Good things can come in threes, and such is the case with "To Whom, Brother," the third CD release from Indiana band Might As Well.
This five-member band of Jim Martin (vocals), Greg Lass (lead guitar), Felix Moxter (viola), Rich Lee (drums) and Murray Moothry (bass) formed in Fort Wayne in the early 1990s and has released two other albums.
According to the band's official Web site, it is set to come back to Muncie on March 2 at 10 p.m. for another CD release party at the Heorot downtown.
The band's style is mellow, soft and perfect music to study to. "To Whom, Brother" displays not only instrumental talent in the form of mellow guitar rhythms, but it also displays the vocal talents of Jim Martin. The band is known through its listening area for its improvisational jazz and traditional rock blend, a trend that shows up frequently on the CD.
Comparatively speaking, this ensemble's work very much resembles the music of Jethro Tull, with its soothing melodies and meaningful lyrics.

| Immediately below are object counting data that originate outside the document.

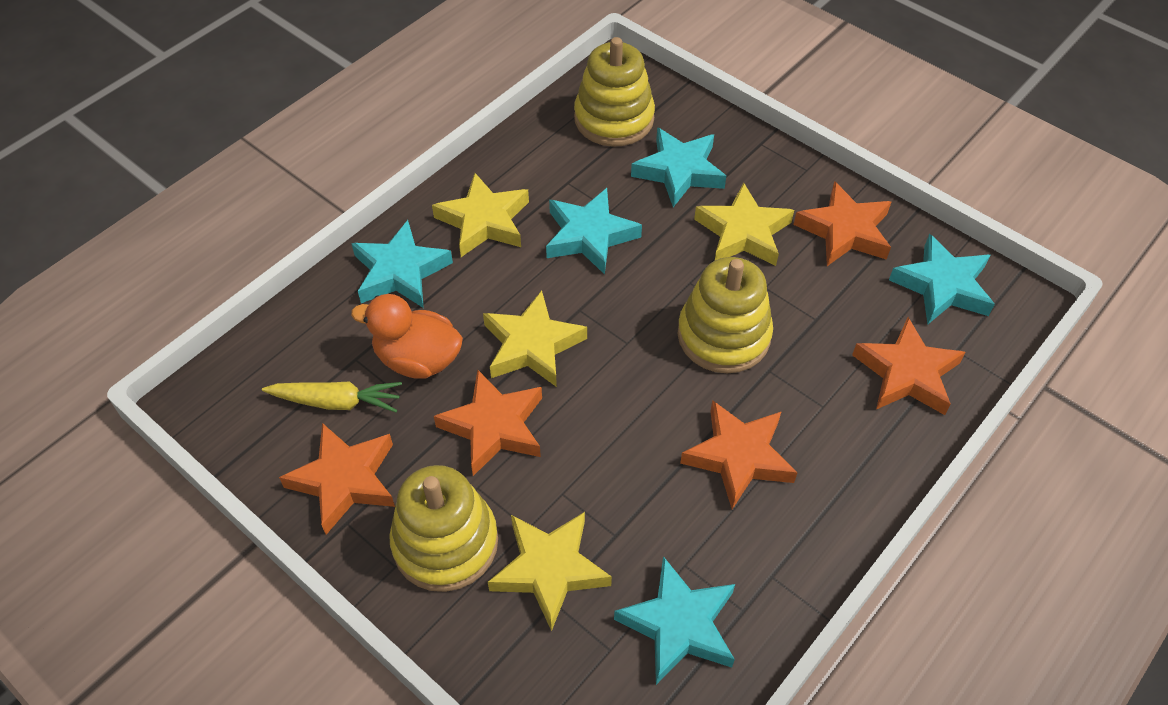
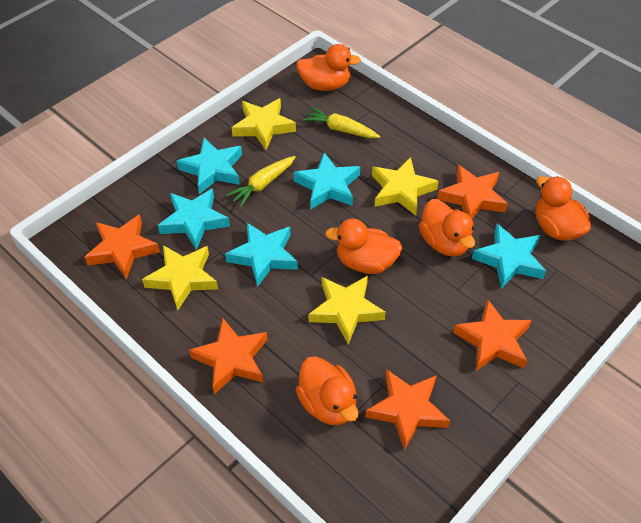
orange duck: [351,294,463,379] = 1 -> [296,44,361,91] [296,356,359,425] [325,219,403,274] [419,199,475,257] [535,176,591,241] = 5
yellow carrot: [262,381,402,413] = 1 -> [226,156,296,207] [302,107,380,138] = 2
yellow stacking toy: [389,465,498,592] [574,37,655,147] [678,257,773,373] = 3 -> none = 0

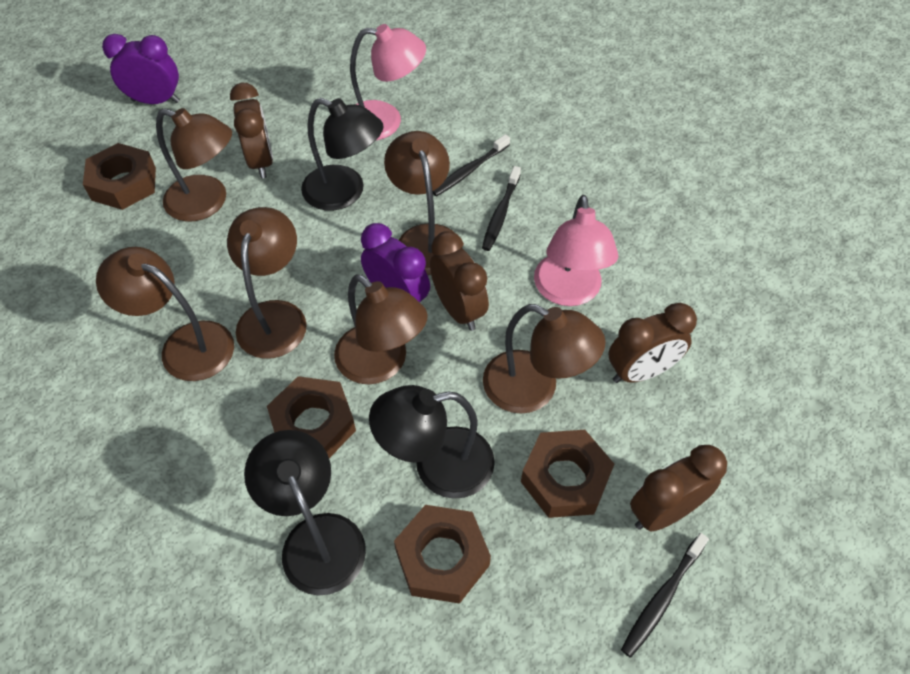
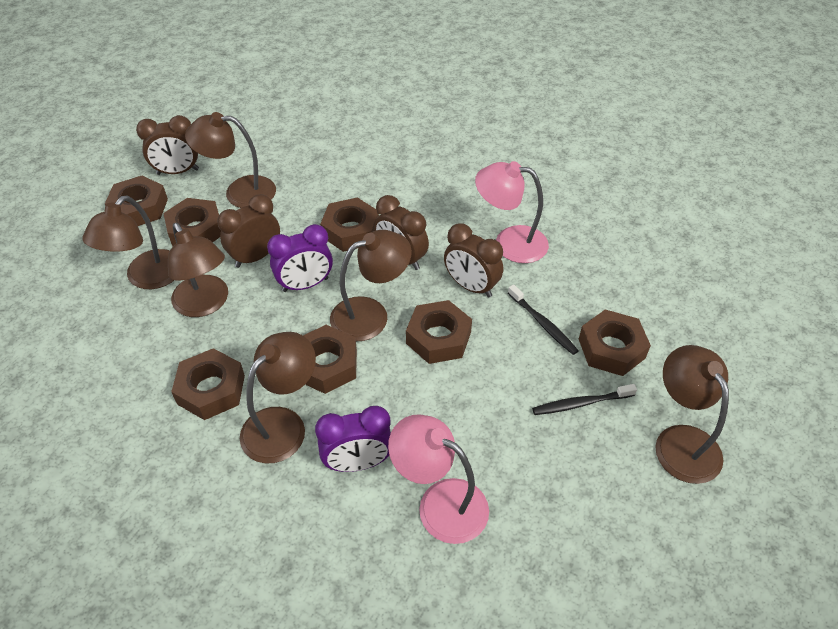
black lamp: [244,430,366,596] [301,98,383,211] [369,385,495,499] = 3 -> none = 0
black toothbrush: [433,134,510,196] [482,166,521,251] [621,533,709,658] = 3 -> [508,284,579,355] [532,384,637,415] = 2
brown nut: [83,143,156,210] [267,376,356,458] [394,505,491,604] [521,430,614,518] = 4 -> [105,175,168,226] [163,198,221,247] [171,348,245,420] [303,325,357,394] [320,197,379,252] [406,300,472,364] [579,309,651,376] = 7

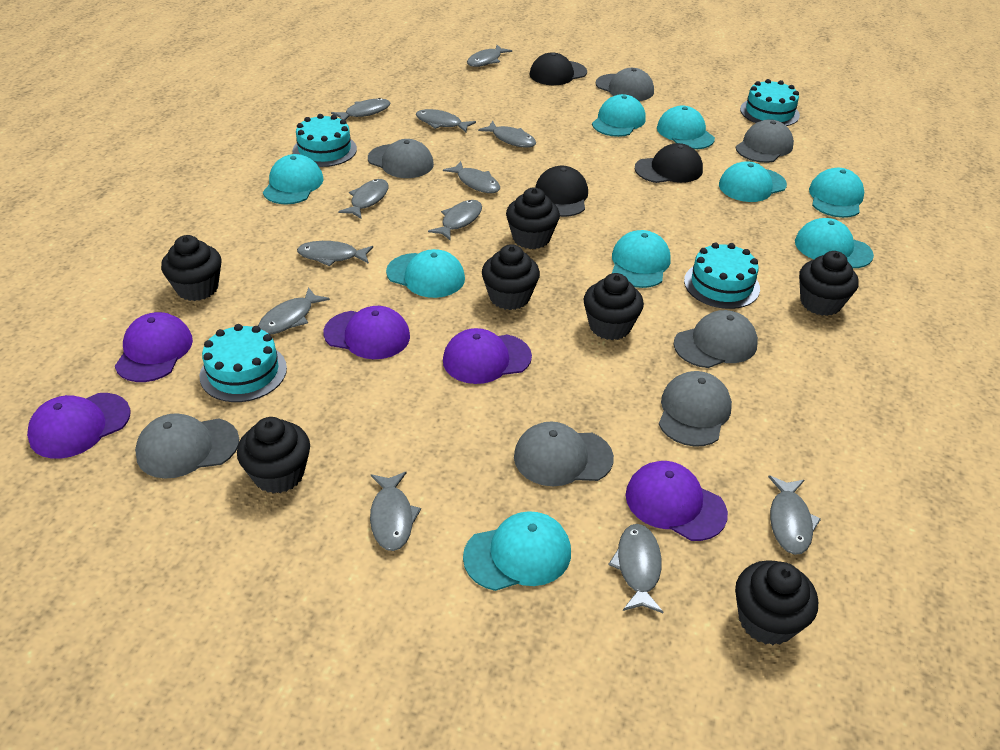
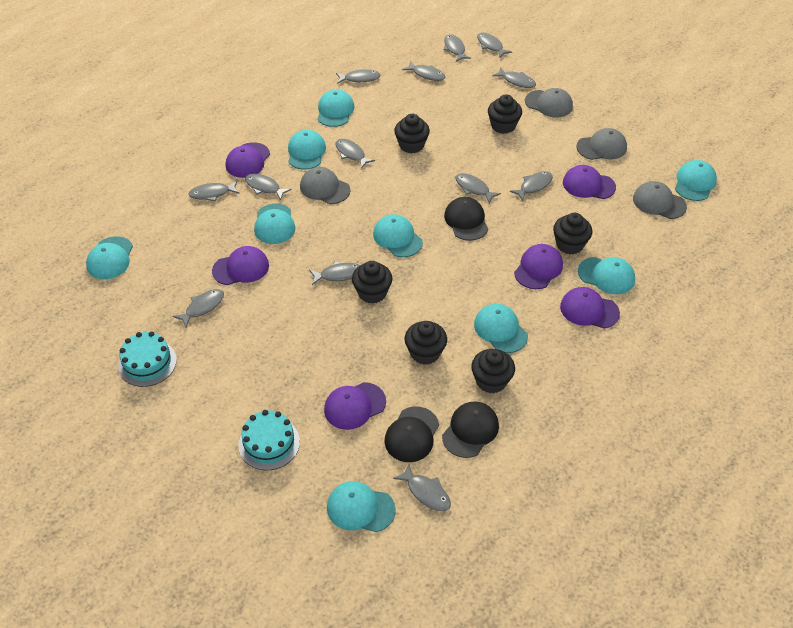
black cupcake: [161,235,221,301] [237,417,310,494] [482,244,540,310] [506,187,560,249] [583,273,644,340] [735,560,818,645] [799,251,859,316] = 7 -> [352,261,392,304] [394,114,430,153] [405,321,447,365] [471,349,515,394] [488,94,522,134] [553,213,592,255] = 6
grey cap: [135,413,239,479] [368,139,434,178] [514,421,614,486] [596,68,654,101] [659,371,732,447] [673,310,758,368] [736,119,794,163] = 7 -> [300,167,350,204] [525,88,573,118] [576,128,627,160] [633,181,687,219] = 4
grey fish: [258,287,330,335] [297,241,373,266] [331,98,390,120] [338,179,389,219] [370,472,421,551] [416,109,476,132] [428,200,482,241] [443,161,500,193] [467,45,512,67] [478,121,536,148] [608,524,663,613] [768,475,821,555] = 12 -> [173,289,224,327] [188,181,240,201] [245,174,292,201] [309,261,360,285] [335,139,375,169] [336,68,381,84] [393,464,451,511] [402,61,445,81] [444,34,471,62] [455,173,501,203] [477,32,512,58] [492,67,536,88] [510,171,553,201] = 13
purple cap: [27,393,130,459] [115,312,193,382] [323,306,410,359] [443,328,532,384] [626,461,728,541] = 5 -> [212,246,269,285] [226,142,270,178] [324,382,386,430] [514,244,563,289] [560,287,620,329] [563,165,616,199] = 6
turquoise cake: [200,324,287,402] [293,114,357,167] [684,242,760,309] [740,79,800,126] = 4 -> [118,331,177,387] [238,410,300,470] = 2

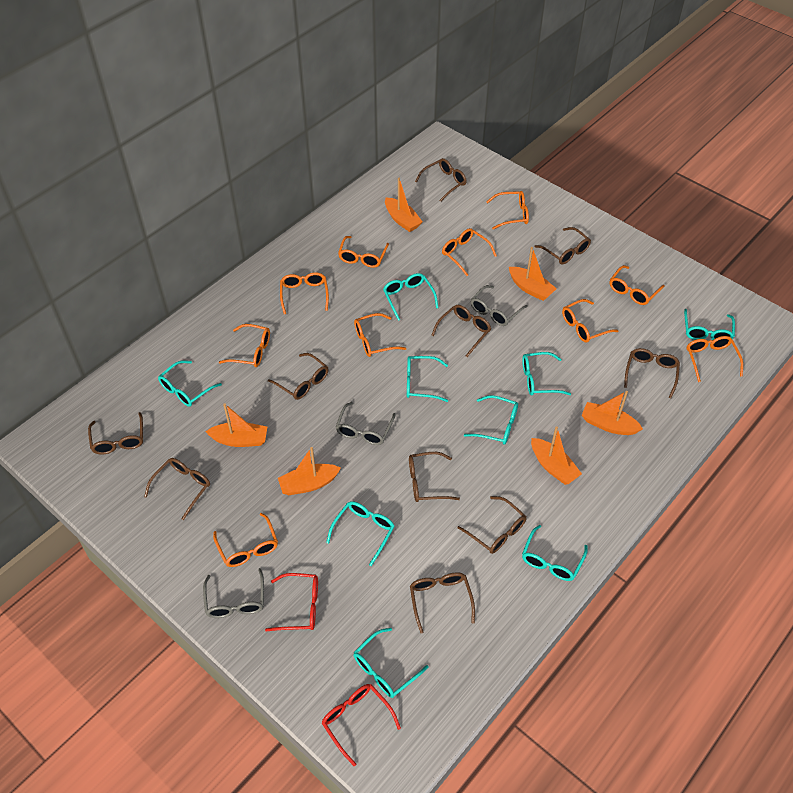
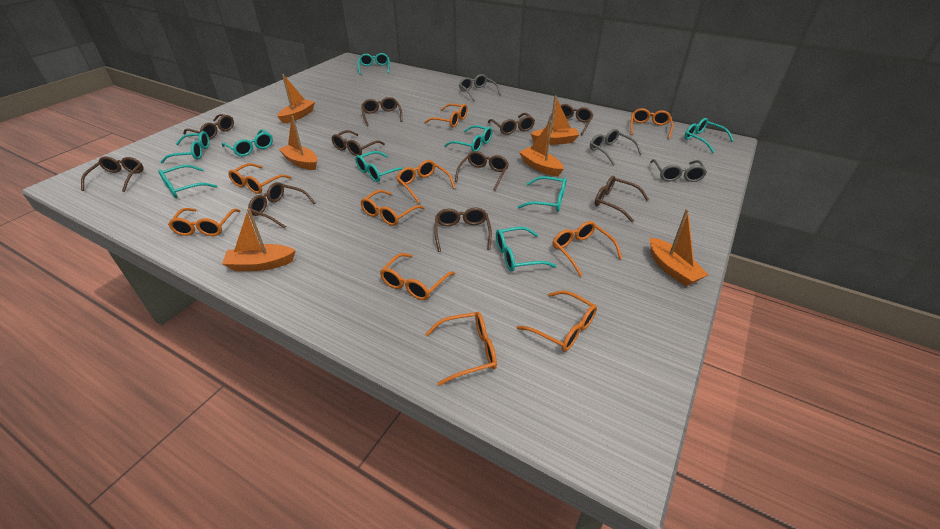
red glasses: [265,573,318,631] [322,684,401,766] = 2 -> none = 0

At times, Martin even sounded a little like Ian Anderson, the lead vocalist for Jethro Tull.
"Polyester Lightning," the fifth song on the CD, is an example of Martin's artful lyrics.
"The road in front rises to meet your shoes, your smile says happy but your heart says blues, have you ever tried telling what's in your heart, no need to try so hard or making up a part," the song says.
Lyrics such as these are a refreshing change from what is heard in mainstream alternative rock, and that is something that makes the CD a good break from the alternative rock genre.
Another reason to add this CD to the collection is the fact that Might As Well does mostly original material but at the same time doesn't get stuck in just one rhythm or sound, and that can be difficult to do. Sometimes an artist's songs begin sounding alike or have lyrics that generate around the same themes and ideas. This CD doesn't do that, and that fact is refreshing.
The band also does some cover songs by artists such as Bob Dylan, Phish and Grateful Dead, but Might As Well does no cover songs on "To Whom, Brother."
Overall, this CD is enjoyable and fun to listen to. It is a softer sound, one that can be appreciated by aficionados of any genre of music.